• WHAT IS REQUIRED:
Exact wording is required for every entry; transcribe all of them and leave the images out.
════════════════
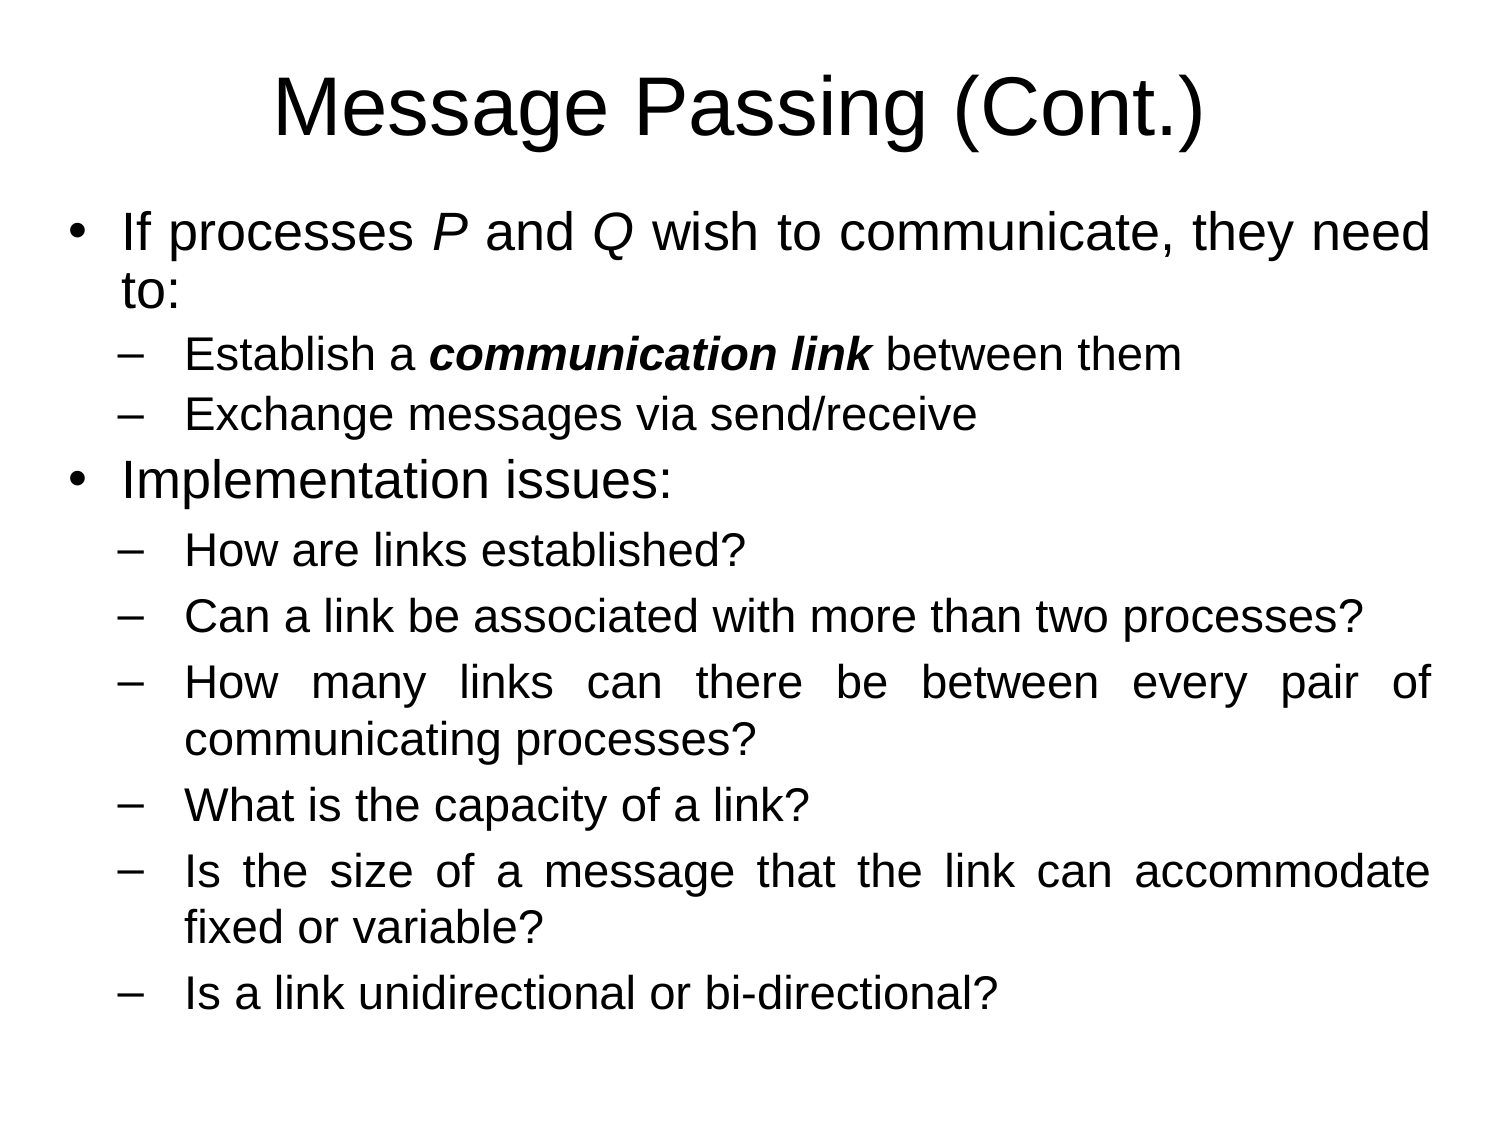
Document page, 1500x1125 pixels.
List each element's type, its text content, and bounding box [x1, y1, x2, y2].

title Message Passing (Cont.) [64, 30, 1415, 173]
list If processes P and Q wish to communicate, they need to: Establish a communication link between them Exchange messages via send/receive Implementation issues: How are links established? Can a link be associated with more than two processes? How many links can there be between every pair of communicating processes? What is the capacity of a link? Is the size of a message that the link can accommodate fixed or variable? Is a link unidirectional or bi-directional? [53, 196, 1447, 1030]
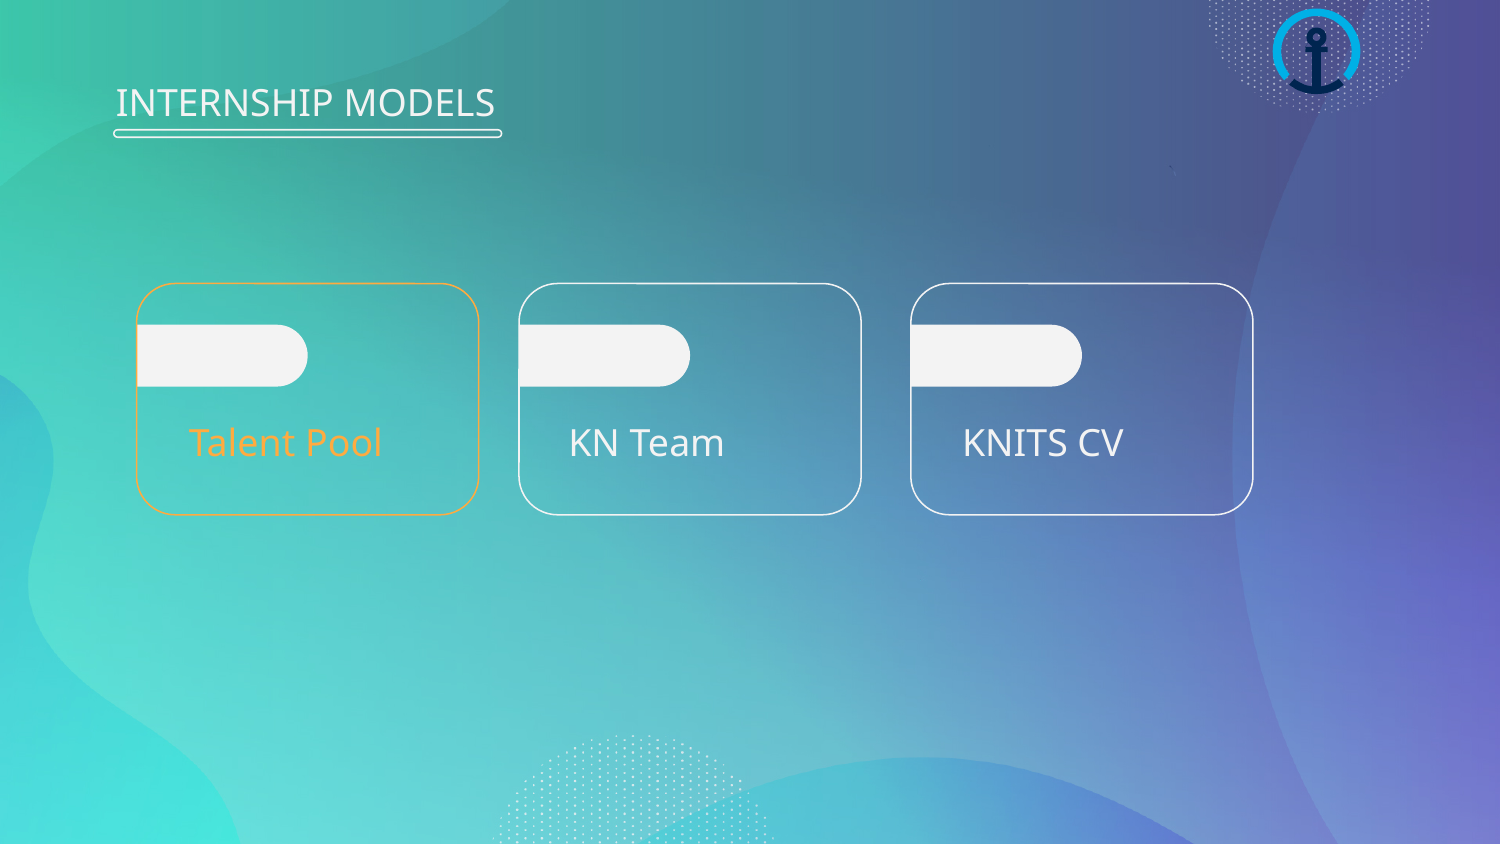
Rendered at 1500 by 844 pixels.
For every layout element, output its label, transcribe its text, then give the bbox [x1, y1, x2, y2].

text_box [136, 283, 479, 515]
text_box [518, 283, 862, 515]
title INTERNSHIP MODELS [100, 64, 600, 220]
text_box [113, 129, 502, 138]
title KNITS CV [947, 404, 1236, 468]
picture [0, 0, 1500, 844]
title Talent Pool [173, 404, 463, 468]
title KN Team [553, 404, 842, 468]
text_box [910, 283, 1253, 515]
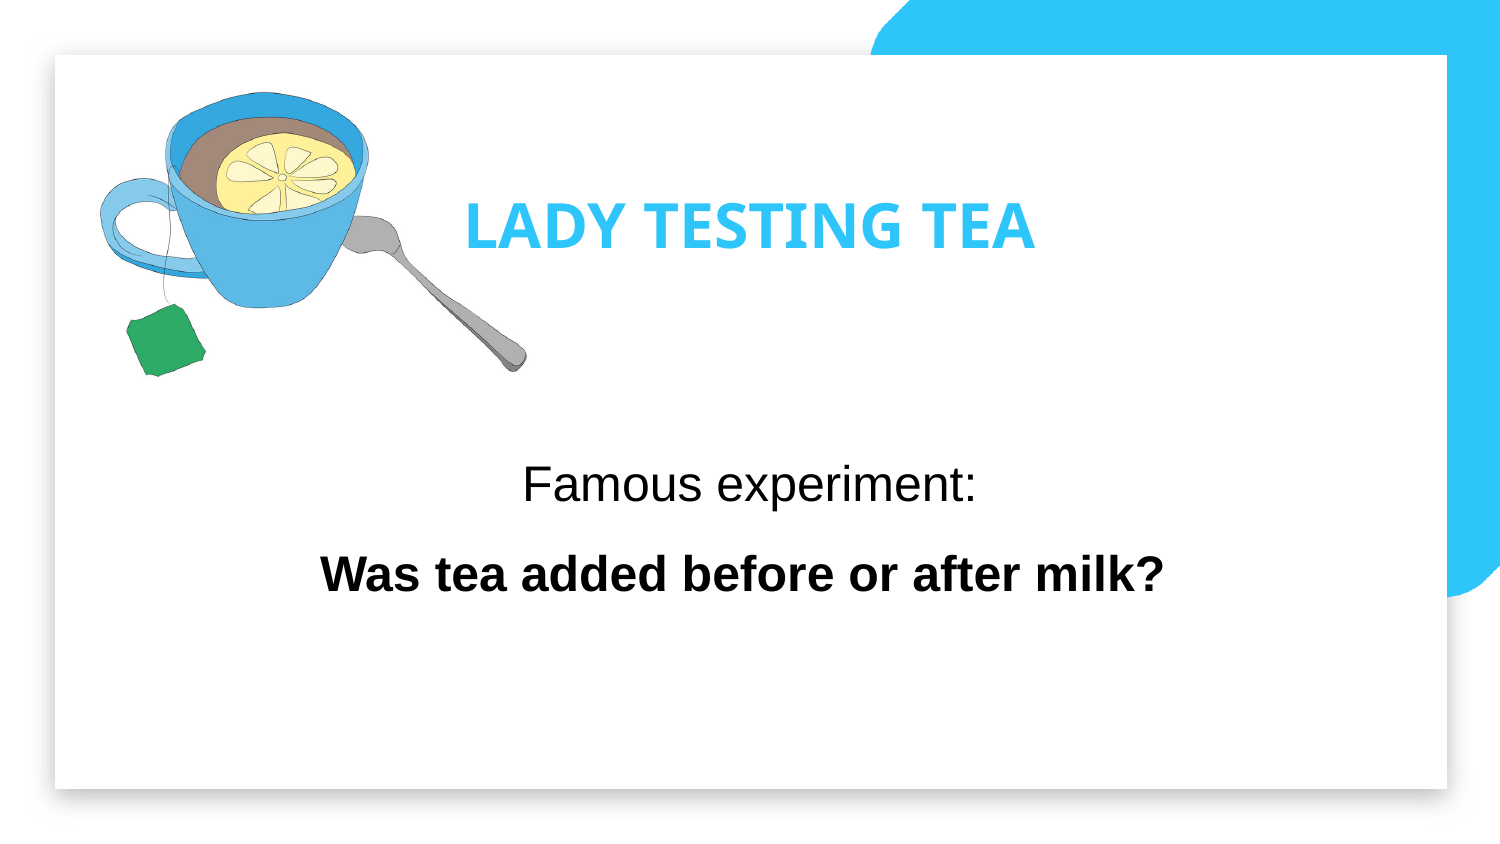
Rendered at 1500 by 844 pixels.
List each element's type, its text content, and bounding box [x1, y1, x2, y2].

picture [0, 0, 1500, 844]
text_box Famous experiment: Was tea added before or after milk? [254, 406, 1246, 693]
text_box LADY TESTING TEA [536, 171, 1079, 253]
════════════════
• ANSWER AREA:
Document page, 1500x1125 pixels.
List each element's type, its text content, and bounding box [x1, y1, x2, y2].

title Message Passing (Cont.) [64, 30, 1415, 173]
list If processes P and Q wish to communicate, they need to: Establish a communication link between them Exchange messages via send/receive Implementation issues: How are links established? Can a link be associated with more than two processes? How many links can there be between every pair of communicating processes? What is the capacity of a link? Is the size of a message that the link can accommodate fixed or variable? Is a link unidirectional or bi-directional? [53, 196, 1447, 1030]
Rendered at 1500 by 844 pixels.
For every layout element, output its label, transcribe its text, then give the bbox [x1, y1, x2, y2].

text_box [136, 283, 479, 515]
text_box [518, 283, 862, 515]
title INTERNSHIP MODELS [100, 64, 600, 220]
text_box [113, 129, 502, 138]
title KNITS CV [947, 404, 1236, 468]
picture [0, 0, 1500, 844]
title Talent Pool [173, 404, 463, 468]
title KN Team [553, 404, 842, 468]
text_box [910, 283, 1253, 515]
Rendered at 1500 by 844 pixels.
List each element's type, its text content, and bounding box [x1, y1, x2, y2].

picture [0, 0, 1500, 844]
text_box Famous experiment: Was tea added before or after milk? [254, 406, 1246, 693]
text_box LADY TESTING TEA [536, 171, 1079, 253]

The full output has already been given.